The shares of Common Stock were issued pursuant to the Company’s shelf registration statement on Form S-3 (File No. 333-179314), which was declared effective by the Securities and Exchange Commission on April 11, 2012, and registration statement on Form S-3 (File No. 333-184239) filed on October 2, 2012 pursuant to Rule 462(b) under the Securities Act of 1933.

A copy of the Underwriting Agreement is attached hereto as Exhibit 1.1 and is incorporated herein by reference. The foregoing description of the Underwriting Agreement is qualified in its entirety by reference to the full text of the Underwriting Agreement. In connection with the filing of the Underwriting Agreement, the Company is filing the opinions of its special Maryland counsel, Venable LLP, and tax counsel, Hunton & Williams LLP, as Exhibits 5.1 and 8.1 hereto, respectively.

 

Item 9.01. Financial Statements and Exhibits.

 

(d) Exhibits.

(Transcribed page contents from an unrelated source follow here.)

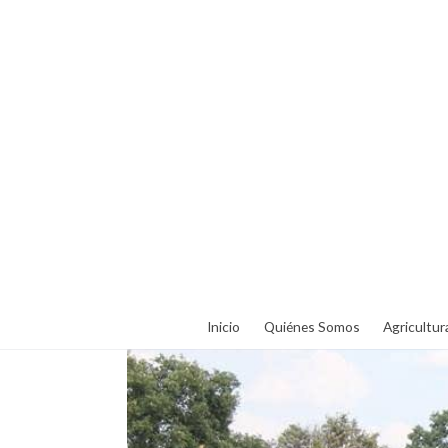
Inicio
Quiénes Somos
Agricultur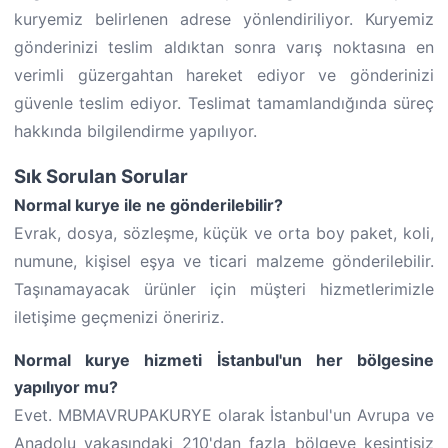
kuryemiz belirlenen adrese yönlendiriliyor. Kuryemiz
gönderinizi teslim aldıktan sonra varış noktasına en
verimli güzergahtan hareket ediyor ve gönderinizi
güvenle teslim ediyor. Teslimat tamamlandığında süreç
hakkında bilgilendirme yapılıyor.
Sık Sorulan Sorular
Normal kurye ile ne gönderilebilir?
Evrak, dosya, sözleşme, küçük ve orta boy paket, koli,
numune, kişisel eşya ve ticari malzeme gönderilebilir.
Taşınamayacak ürünler için müşteri hizmetlerimizle
iletişime geçmenizi öneririz.
Normal kurye hizmeti İstanbul'un her bölgesine
yapılıyor mu?
Evet. MBMAVRUPAKURYE olarak İstanbul'un Avrupa ve
Anadolu yakasındaki 210'dan fazla bölgeye kesintisiz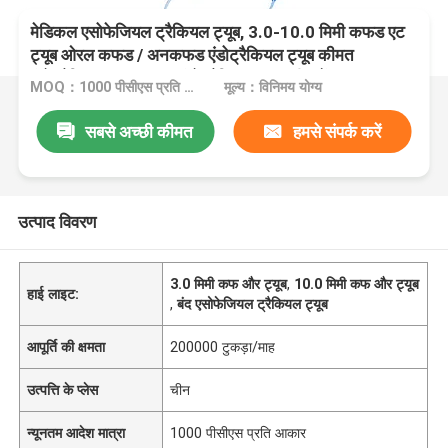
मेडिकल एसोफेजियल ट्रैकियल ट्यूब, 3.0-10.0 मिमी कफड एट
ट्यूब ओरल कफड / अनकफड एंडोट्रैकियल ट्यूब कीमत
एंडोट्रैकियल ट्यूब कफड एंडोट्रैकियल ट्यूब चीन में कारखाना
MOQ：1000 पीसीएस प्रति आकार
मूल्य：विनिमय योग्य
सबसे अच्छी कीमत
हमसे संपर्क करें
उत्पाद विवरण
3.0 मिमी कफ और ट्यूब
,
10.0 मिमी कफ और ट्यूब
हाई लाइट:
,
बंद एसोफेजियल ट्रैकियल ट्यूब
आपूर्ति की क्षमता
200000 टुकड़ा/माह
उत्पत्ति के प्लेस
चीन
न्यूनतम आदेश मात्रा
1000 पीसीएस प्रति आकार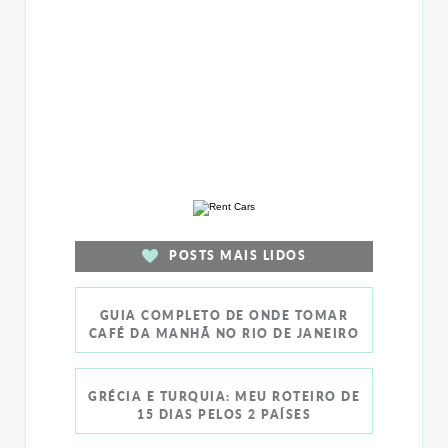
POSTS MAIS LIDOS
GUIA COMPLETO DE ONDE TOMAR
CAFÉ DA MANHÃ NO RIO DE JANEIRO
GRÉCIA E TURQUIA: MEU ROTEIRO DE
15 DIAS PELOS 2 PAÍSES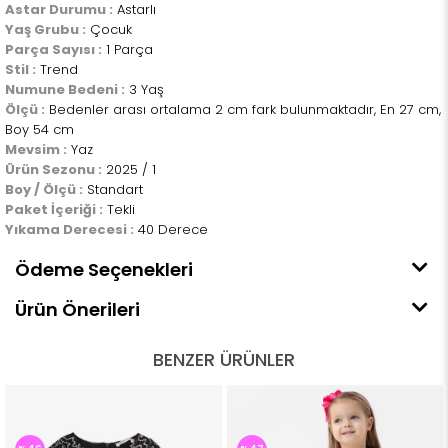
Astar Durumu :
Astarlı
Yaş Grubu :
Çocuk
Parça Sayısı :
1 Parça
Stil :
Trend
Numune Bedeni :
3 Yaş
Ölçü :
Bedenler arası ortalama 2 cm fark bulunmaktadır, En 27 cm,
Boy 54 cm
Mevsim :
Yaz
Ürün Sezonu :
2025 / 1
Boy / Ölçü :
Standart
Paket İçeriği :
Tekli
Yıkama Derecesi :
40 Derece
Ödeme Seçenekleri
Ürün Önerileri
BENZER ÜRÜNLER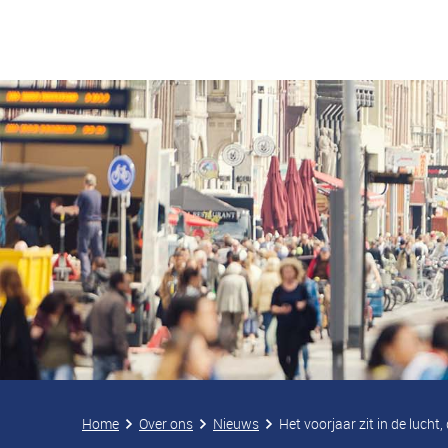
Home
Over ons
Nieuws
Het voorjaar zit in de lucht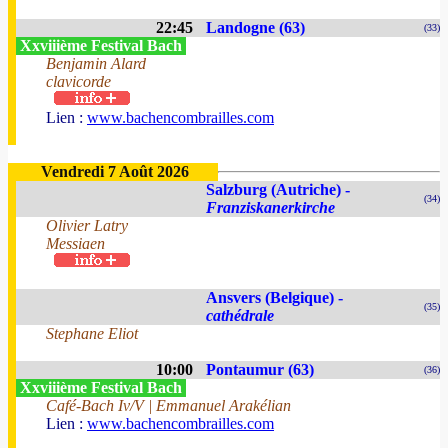
22:45
Landogne (63)
(33)
Xxviiième Festival Bach
Benjamin Alard
clavicorde
Lien :
www.bachencombrailles.com
Vendredi 7 Août 2026
Salzburg (Autriche) -
(34)
Franziskanerkirche
Olivier Latry
Messiaen
Ansvers (Belgique) -
(35)
cathédrale
Stephane Eliot
10:00
Pontaumur (63)
(36)
Xxviiième Festival Bach
Café-Bach Iv/V | Emmanuel Arakélian
Lien :
www.bachencombrailles.com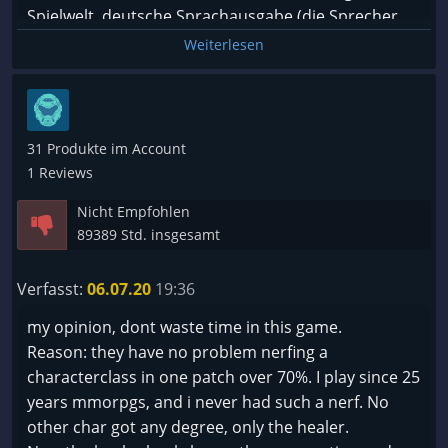
Spielwelt, deutsche Sprachausgabe (die Sprecher
haben einen tollen Job abgeliefert!), übersichtliche
Weiterlesen
Menüs, ein unkompliziertes und direktes Action-
Kampfsystem, wuchtiger Sound (wenn man einen
Bassbooster hat) und tolle Soundeffekte, schöne
und nicht zu langatmig erzählte Quests, eine
31 Produkte im Account
übersichtliche Reisefunktion, wunderschön
1 Reviews
gestaltete Gegenden. Man ist nie überfordert,
Nicht Empfohlen
bekommt nie zu viele Quests auf einmal und weiß
89389 Std. insgesamt
immer, wo man als nächstes hin muss. Der rote
Faden geht nie verloren. Die Grafik ist nicht
Verfasst:
06.07.20
19:36
Highend, aber wenn man auf 4K spielt sieht es auch
heute noch glänzend aus. Die Steuerung ist
my opinion, dont waste time in this game.
eingängig, wenn man seine Tasten vernünftig
Reason: they have no problem nerfing a
belegt. Die Komfortfunktionen sind ein Traum (man
characterclass in one patch over 70%. I play since 25
bekommt z.B. angezeigt, wann wichtige Gegner
years mmorpgs, and i never had such a nerf. No
respawnen und das ganz ohne installieren von
other char got any degree, only the healer.
Drittanbieter-Addons. Konnte bis zum erscheinen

The following exhibits are being filed herewith:

 

  1.1    Underwriting Agreement, dated as of October 3, 2012, between the Company and Deutsche Bank Securities Inc.
  5.1    Opinion of Venable LLP regarding legality of shares.
  8.1    Opinion of Hunton & Williams LLP regarding tax matters.
23.1    Consent of Venable LLP (included in Exhibit 5.1)
23.2    Consent of Hunton & Williams LLP (included in Exhibit 8.1).


SIGNATURE

Pursuant to the requirements of the Securities Exchange Act of 1934, the registrant has duly caused this report to be signed on its behalf by the undersigned thereunto duly authorized.

 

    NEW YORK MORTGAGE TRUST, INC.
    (Registrant)
Date: October 9, 2012     By:  

/s/ Steven R. Mumma

      Name: Steven R. Mumma
      Title: Chief Executive Officer and President


EXHIBIT INDEX

 

Exhibit

  

Description

  1.1    Underwriting Agreement, dated as of October 3, 2012, between the Company and Deutsche Bank Securities Inc.
  5.1    Opinion of Venable LLP regarding legality of shares.
  8.1    Opinion of Hunton & Williams LLP regarding tax matters.
23.1    Consent of Venable LLP (included in Exhibit 5.1).
23.2    Consent of Hunton & Williams LLP (included in Exhibit 8.1).